Exercise passage
-- Opening Marker --
American radio and TV announcer, sportscaster (1900–1984)

Kenneth Lee Carpenter (August 21, 1900 – October 16, 1984) was a TV and radio announcer and sportscaster, who was the announcer for singer and actor Bing Crosby for 27 years.

== Early life and education ==

Born in Avon, Illinois, Carpenter was the son of Barlow Carpenter, a Universalist minister, and Clara Carpenter. He graduated from Lombard College in Galesburg, Illinois in 1921, where he was a member of the Phi Delta Theta fraternity. Lombard College also is where Carpenter met his future lifelong wife, Betty. They were married July 29, 1922.

== Early show business career ==

Carpenter moved to Hollywood in 1929, one year after resolving to move there after listening to radio legend Graham McNamee call the Rose Bowl. The 1930 Census reveals he was employed as a newspaper copywriter. Not long afterward, he became a staff announcer for KFI radio. As part of that job, Carpenter announced USC and UCLA football games for the Pacific Coast and the NBC radio networks from 1932 until 1935. In 1935, Carpenter announced the Rose Bowl for NBC radio. Carpenter became the color man for Bill Stern for all NBC-originated radio programming from Los Angeles from 1938 until 1942, which included the Rose Bowl. "Those Rose Bowl games were a big break for me, as they made me known to clients and advertising agencies in the East, so I had a jump on other local men when the big commercial shows started originating in L.A. in the mid-1930s," Carpenter later said.
-- Closing Marker --
About this task
List every person named in the Kenneth Carpenter biography other than Carpenter himself.

Dataset
-- Opening Marker --
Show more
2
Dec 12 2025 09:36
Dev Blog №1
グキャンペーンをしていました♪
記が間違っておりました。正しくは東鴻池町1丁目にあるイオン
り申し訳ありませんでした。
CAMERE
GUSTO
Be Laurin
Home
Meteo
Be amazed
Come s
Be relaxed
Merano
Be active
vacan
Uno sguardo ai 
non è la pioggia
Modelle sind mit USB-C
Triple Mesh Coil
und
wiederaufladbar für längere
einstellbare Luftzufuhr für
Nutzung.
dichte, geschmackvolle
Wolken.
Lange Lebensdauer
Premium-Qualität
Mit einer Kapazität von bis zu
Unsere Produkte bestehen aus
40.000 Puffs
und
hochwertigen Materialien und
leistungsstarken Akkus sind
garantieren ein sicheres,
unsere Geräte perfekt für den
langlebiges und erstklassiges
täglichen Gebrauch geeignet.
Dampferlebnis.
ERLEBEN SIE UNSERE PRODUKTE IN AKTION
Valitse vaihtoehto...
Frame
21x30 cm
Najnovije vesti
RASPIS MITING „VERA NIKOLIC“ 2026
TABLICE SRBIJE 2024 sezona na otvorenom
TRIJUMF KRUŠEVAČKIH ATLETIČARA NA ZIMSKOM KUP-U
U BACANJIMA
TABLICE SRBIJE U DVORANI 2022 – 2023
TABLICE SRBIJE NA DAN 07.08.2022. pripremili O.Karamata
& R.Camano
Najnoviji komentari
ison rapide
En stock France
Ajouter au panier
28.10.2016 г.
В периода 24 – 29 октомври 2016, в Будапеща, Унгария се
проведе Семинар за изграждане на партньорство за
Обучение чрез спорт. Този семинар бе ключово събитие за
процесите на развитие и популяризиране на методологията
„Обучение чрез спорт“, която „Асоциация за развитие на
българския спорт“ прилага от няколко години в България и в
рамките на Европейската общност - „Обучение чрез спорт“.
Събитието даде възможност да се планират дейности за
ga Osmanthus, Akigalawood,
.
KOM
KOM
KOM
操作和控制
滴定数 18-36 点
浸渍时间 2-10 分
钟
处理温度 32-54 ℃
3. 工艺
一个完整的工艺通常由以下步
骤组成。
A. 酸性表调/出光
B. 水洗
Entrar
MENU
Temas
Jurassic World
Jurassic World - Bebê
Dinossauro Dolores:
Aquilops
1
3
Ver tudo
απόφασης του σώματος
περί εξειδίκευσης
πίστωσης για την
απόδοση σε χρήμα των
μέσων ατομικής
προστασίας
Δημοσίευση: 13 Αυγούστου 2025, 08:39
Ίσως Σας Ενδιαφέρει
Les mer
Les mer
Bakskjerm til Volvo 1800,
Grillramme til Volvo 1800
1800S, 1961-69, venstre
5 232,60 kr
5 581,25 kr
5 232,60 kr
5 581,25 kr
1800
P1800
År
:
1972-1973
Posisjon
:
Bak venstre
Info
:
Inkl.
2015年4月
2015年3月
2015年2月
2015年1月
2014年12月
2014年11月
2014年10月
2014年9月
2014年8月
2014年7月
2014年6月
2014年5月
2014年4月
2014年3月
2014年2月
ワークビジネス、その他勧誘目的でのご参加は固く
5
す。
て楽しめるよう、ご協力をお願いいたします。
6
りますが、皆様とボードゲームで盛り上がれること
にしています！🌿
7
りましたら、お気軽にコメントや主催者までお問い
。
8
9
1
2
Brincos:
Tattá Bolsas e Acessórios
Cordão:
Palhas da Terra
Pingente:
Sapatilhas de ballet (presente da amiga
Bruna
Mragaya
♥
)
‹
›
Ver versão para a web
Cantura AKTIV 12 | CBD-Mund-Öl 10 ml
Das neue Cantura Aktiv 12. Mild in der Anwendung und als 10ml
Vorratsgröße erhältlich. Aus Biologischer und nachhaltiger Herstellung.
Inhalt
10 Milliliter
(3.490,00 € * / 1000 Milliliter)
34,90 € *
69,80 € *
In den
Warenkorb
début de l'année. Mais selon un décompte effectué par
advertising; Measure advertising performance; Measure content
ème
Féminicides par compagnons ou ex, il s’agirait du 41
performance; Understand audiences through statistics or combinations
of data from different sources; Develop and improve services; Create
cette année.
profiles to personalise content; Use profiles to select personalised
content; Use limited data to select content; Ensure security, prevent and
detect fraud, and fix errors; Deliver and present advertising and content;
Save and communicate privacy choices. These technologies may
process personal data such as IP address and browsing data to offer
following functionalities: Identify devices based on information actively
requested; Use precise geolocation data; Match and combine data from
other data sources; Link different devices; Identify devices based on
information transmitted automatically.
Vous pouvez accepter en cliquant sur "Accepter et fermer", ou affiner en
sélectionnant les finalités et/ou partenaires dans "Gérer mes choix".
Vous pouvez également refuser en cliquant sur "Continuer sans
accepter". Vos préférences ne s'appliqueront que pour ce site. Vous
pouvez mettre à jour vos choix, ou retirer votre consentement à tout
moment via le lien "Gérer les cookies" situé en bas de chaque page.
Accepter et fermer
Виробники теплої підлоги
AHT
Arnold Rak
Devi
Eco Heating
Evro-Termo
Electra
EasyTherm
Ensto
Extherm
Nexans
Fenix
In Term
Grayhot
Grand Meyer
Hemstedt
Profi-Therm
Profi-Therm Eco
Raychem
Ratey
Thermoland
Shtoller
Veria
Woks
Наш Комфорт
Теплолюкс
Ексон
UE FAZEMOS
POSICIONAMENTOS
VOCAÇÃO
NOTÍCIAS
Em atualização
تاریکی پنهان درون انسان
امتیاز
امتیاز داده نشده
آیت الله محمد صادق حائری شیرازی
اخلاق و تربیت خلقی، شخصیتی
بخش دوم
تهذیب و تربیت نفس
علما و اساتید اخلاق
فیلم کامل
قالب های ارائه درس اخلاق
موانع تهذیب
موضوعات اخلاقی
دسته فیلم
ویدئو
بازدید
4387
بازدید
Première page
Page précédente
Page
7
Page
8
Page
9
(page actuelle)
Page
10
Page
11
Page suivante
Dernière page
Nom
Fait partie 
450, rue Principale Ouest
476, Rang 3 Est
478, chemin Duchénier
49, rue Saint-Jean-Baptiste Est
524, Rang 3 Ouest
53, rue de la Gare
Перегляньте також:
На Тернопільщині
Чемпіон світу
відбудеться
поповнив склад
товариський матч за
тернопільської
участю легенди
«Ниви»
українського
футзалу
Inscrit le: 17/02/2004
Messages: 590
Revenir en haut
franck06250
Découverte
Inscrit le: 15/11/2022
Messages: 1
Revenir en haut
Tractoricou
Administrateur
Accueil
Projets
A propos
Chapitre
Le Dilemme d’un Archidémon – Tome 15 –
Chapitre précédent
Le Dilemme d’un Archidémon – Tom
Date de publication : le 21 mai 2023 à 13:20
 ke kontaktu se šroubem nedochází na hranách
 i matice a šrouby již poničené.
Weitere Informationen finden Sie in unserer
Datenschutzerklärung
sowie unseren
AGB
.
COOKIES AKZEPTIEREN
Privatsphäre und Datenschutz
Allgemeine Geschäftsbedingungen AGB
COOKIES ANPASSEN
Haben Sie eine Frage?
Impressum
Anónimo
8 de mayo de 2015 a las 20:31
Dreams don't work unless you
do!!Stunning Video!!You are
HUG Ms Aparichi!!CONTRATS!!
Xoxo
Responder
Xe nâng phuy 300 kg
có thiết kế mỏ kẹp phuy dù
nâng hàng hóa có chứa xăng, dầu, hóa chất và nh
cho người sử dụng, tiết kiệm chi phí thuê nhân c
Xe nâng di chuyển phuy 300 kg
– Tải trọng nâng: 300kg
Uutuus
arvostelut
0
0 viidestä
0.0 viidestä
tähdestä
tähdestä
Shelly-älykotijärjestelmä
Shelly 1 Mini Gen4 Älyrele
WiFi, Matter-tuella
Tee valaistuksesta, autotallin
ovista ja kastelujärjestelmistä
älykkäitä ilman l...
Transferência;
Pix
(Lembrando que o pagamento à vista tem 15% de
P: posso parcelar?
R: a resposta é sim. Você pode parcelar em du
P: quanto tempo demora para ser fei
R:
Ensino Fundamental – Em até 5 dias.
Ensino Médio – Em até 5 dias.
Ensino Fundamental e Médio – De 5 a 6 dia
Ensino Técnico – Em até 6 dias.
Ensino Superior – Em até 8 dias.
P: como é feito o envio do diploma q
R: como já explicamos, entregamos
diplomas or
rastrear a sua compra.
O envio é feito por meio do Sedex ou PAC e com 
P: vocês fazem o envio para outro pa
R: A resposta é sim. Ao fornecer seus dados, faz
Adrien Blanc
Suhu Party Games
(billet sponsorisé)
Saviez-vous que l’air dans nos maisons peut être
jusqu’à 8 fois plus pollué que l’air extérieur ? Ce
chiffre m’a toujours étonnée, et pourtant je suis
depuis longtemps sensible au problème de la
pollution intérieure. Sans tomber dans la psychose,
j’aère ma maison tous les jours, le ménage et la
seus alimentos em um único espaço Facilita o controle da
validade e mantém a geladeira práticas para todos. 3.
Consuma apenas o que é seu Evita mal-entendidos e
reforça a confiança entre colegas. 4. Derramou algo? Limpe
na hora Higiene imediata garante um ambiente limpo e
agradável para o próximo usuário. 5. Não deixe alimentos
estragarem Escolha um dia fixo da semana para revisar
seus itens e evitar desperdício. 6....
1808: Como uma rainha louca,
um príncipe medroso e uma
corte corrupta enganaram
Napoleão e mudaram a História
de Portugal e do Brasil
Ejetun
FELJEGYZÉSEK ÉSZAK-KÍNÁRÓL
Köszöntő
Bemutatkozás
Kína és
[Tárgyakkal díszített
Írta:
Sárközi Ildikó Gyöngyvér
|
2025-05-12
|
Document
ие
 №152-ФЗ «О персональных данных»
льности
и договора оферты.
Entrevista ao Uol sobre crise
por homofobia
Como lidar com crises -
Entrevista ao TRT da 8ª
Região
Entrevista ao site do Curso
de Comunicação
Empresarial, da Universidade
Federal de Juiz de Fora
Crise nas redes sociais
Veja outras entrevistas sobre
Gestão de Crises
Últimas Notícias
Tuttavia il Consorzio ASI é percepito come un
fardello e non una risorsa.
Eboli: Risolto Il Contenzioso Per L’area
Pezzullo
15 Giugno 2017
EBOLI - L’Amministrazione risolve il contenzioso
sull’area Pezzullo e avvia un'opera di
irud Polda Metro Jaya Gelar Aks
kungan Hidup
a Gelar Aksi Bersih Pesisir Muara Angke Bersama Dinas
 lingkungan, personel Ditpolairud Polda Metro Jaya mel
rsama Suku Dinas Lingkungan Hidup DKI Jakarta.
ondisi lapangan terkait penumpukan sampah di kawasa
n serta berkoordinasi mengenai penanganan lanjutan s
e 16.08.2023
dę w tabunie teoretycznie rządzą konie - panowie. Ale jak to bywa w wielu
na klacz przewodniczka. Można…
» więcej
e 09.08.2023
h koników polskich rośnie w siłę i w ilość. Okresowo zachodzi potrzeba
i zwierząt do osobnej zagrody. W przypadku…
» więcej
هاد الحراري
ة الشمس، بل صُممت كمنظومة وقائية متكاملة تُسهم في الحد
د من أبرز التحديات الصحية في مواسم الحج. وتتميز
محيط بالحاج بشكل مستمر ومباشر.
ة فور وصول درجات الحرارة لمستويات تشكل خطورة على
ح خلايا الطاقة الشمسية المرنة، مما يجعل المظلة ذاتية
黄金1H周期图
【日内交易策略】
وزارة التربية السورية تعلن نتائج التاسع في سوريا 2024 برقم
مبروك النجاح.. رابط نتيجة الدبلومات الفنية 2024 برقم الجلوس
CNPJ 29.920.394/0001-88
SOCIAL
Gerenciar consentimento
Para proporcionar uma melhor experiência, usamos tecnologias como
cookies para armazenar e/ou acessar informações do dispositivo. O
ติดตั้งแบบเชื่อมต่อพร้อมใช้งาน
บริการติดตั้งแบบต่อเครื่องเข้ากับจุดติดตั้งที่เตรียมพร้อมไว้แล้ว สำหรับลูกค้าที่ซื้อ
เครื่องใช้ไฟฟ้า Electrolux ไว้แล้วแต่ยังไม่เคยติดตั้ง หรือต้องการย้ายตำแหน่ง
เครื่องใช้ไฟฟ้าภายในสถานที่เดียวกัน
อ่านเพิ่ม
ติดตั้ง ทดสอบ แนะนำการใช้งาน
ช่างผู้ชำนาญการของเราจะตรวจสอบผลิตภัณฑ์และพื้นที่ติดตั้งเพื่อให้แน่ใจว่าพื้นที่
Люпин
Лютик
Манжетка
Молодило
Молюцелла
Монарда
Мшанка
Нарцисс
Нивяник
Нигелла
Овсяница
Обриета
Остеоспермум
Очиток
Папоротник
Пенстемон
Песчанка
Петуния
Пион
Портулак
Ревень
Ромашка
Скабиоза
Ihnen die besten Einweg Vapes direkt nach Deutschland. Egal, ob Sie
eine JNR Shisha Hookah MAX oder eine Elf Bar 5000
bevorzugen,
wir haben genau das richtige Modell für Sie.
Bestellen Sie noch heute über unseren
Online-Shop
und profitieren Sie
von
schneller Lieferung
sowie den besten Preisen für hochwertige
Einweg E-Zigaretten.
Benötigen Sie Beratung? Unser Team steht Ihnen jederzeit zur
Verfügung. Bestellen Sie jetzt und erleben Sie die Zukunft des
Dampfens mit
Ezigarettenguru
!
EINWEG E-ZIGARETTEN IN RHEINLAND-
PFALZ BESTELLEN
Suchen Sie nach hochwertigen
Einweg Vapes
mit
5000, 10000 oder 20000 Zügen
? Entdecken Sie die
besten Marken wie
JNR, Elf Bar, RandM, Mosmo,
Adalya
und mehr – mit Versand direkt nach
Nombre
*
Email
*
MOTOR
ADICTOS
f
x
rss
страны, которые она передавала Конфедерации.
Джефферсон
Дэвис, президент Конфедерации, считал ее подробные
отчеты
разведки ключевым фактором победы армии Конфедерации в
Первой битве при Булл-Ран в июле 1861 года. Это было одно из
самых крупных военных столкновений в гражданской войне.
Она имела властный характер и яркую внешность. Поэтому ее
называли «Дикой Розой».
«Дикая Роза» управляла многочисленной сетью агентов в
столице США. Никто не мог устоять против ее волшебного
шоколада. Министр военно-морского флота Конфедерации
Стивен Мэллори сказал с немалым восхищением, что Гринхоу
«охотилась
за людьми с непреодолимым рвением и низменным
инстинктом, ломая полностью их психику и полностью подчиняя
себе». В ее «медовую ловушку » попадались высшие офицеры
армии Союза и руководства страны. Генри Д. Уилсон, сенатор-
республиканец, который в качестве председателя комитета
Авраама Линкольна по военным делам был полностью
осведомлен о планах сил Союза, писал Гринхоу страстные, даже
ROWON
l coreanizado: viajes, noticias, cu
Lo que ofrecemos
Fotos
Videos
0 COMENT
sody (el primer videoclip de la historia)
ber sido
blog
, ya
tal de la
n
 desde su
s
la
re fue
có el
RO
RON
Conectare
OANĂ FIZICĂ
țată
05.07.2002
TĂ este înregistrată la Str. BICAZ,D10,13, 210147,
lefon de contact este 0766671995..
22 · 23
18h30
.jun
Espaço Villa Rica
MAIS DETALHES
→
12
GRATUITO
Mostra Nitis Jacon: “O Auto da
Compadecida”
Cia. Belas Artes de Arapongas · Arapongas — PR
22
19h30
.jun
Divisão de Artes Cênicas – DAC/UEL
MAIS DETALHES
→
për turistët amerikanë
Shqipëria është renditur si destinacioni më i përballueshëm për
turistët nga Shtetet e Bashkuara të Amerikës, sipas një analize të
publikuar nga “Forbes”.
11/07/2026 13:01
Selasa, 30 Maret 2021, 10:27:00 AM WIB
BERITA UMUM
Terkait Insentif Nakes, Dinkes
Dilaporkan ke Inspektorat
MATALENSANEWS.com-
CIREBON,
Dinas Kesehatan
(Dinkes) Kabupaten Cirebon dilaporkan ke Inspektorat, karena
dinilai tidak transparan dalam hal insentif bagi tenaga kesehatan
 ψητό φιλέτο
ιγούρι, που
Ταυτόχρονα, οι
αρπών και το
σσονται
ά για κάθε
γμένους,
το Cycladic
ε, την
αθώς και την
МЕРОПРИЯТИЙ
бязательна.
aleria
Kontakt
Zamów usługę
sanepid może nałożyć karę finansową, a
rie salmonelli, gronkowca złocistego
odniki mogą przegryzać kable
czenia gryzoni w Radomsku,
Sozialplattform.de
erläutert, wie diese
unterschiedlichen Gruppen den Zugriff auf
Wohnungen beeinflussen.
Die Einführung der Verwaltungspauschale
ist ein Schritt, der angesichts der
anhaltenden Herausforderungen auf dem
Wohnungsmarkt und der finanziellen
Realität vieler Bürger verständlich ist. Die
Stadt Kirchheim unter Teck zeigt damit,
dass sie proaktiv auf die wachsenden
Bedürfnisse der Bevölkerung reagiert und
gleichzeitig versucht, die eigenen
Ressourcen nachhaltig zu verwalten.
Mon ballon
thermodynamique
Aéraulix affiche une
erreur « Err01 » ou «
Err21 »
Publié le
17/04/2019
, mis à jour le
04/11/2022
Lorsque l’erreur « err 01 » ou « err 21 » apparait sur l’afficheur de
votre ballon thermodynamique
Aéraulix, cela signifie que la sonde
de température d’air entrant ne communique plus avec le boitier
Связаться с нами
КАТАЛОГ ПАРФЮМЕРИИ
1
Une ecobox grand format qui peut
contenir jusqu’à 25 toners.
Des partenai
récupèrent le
-- Closing Marker --
Exercise solution
Bing Crosby
Barlow Carpenter
Clara Carpenter
Betty
Graham McNamee
Bill Stern